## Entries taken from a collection
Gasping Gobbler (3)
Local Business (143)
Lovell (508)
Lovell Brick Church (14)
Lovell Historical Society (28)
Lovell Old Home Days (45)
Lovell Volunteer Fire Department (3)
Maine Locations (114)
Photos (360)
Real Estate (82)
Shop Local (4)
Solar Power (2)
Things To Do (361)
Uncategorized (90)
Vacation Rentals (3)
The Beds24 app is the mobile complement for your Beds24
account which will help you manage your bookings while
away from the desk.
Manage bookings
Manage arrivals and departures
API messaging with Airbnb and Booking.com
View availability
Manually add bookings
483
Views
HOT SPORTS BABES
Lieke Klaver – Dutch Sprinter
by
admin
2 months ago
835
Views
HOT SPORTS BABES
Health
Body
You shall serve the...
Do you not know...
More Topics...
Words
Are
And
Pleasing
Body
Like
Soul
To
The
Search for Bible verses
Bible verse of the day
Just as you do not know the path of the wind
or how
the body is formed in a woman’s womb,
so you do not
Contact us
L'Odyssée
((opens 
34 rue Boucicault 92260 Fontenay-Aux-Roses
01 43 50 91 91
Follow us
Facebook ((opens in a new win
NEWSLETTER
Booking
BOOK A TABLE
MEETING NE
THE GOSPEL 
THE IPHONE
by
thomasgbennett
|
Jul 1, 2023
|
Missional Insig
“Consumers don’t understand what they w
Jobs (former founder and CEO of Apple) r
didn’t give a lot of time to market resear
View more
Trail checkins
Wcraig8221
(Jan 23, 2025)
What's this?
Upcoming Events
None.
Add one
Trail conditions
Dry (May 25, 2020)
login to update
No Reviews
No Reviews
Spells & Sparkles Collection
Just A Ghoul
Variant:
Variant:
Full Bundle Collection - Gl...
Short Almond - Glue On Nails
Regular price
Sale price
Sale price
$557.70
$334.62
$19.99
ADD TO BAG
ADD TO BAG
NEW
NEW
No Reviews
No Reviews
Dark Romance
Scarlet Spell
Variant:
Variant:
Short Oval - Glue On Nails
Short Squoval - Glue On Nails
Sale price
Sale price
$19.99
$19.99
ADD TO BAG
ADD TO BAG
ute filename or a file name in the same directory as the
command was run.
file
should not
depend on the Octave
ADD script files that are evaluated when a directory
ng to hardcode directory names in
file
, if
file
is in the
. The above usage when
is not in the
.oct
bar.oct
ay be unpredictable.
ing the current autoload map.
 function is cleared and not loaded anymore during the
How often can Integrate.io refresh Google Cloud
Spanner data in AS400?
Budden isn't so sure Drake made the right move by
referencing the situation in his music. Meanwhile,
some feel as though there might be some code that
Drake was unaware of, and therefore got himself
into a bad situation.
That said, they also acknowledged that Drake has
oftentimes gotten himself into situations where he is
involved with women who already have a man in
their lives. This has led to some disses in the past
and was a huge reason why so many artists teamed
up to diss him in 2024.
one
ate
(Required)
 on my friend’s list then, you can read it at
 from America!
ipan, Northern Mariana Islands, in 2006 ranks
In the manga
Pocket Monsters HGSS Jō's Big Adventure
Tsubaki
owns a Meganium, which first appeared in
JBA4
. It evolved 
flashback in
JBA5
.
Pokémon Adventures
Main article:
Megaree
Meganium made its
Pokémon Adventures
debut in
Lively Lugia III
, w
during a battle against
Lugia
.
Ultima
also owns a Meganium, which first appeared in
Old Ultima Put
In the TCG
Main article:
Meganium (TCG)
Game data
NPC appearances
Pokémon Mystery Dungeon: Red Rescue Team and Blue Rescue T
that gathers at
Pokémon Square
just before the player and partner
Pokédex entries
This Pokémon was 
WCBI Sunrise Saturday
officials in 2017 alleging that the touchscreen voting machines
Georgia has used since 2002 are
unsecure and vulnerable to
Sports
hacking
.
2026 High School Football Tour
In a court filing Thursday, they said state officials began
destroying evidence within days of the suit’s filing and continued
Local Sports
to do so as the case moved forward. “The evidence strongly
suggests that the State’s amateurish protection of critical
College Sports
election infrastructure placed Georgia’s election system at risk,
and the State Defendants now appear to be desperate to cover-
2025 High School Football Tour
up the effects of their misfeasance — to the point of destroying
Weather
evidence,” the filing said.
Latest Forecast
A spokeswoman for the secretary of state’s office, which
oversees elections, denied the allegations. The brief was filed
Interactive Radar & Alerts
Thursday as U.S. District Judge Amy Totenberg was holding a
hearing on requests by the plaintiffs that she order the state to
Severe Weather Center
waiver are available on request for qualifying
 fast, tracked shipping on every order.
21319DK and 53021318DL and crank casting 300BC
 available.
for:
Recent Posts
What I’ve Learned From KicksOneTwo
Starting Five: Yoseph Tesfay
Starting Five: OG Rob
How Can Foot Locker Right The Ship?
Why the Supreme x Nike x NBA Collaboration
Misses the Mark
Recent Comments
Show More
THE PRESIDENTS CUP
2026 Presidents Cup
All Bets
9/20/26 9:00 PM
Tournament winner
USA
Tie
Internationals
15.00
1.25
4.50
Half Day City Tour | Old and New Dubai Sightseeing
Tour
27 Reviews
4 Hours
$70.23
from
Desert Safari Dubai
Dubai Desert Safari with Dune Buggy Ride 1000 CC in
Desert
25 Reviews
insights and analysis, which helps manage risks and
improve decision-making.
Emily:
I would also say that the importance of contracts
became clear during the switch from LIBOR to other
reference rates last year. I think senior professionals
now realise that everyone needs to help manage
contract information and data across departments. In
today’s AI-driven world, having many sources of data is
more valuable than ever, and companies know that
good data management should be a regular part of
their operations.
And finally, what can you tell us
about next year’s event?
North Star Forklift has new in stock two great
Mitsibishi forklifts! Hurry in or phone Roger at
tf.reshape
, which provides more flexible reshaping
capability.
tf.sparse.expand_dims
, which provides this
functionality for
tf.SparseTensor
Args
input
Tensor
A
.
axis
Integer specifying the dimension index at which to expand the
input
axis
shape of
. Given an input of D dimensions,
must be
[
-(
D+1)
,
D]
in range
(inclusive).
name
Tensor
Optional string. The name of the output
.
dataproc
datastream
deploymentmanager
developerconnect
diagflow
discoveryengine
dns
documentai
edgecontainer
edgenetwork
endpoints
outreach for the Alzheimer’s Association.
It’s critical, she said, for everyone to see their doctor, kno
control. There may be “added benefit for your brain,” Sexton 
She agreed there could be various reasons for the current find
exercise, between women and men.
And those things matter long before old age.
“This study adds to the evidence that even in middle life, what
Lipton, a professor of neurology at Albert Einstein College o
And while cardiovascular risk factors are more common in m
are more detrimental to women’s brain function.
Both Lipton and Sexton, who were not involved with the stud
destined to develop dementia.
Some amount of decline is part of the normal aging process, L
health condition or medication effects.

## Job
Look back at the data above. Transcribe exactly the lines starting at the line that contains "and was a huge" and ending at the line that contains "that gathers at".

## Reply to the task
and was a huge reason why so many artists teamed
up to diss him in 2024.
one
ate
(Required)
 on my friend’s list then, you can read it at
 from America!
ipan, Northern Mariana Islands, in 2006 ranks
In the manga
Pocket Monsters HGSS Jō's Big Adventure
Tsubaki
owns a Meganium, which first appeared in
JBA4
. It evolved 
flashback in
JBA5
.
Pokémon Adventures
Main article:
Megaree
Meganium made its
Pokémon Adventures
debut in
Lively Lugia III
, w
during a battle against
Lugia
.
Ultima
also owns a Meganium, which first appeared in
Old Ultima Put
In the TCG
Main article:
Meganium (TCG)
Game data
NPC appearances
Pokémon Mystery Dungeon: Red Rescue Team and Blue Rescue T
that gathers at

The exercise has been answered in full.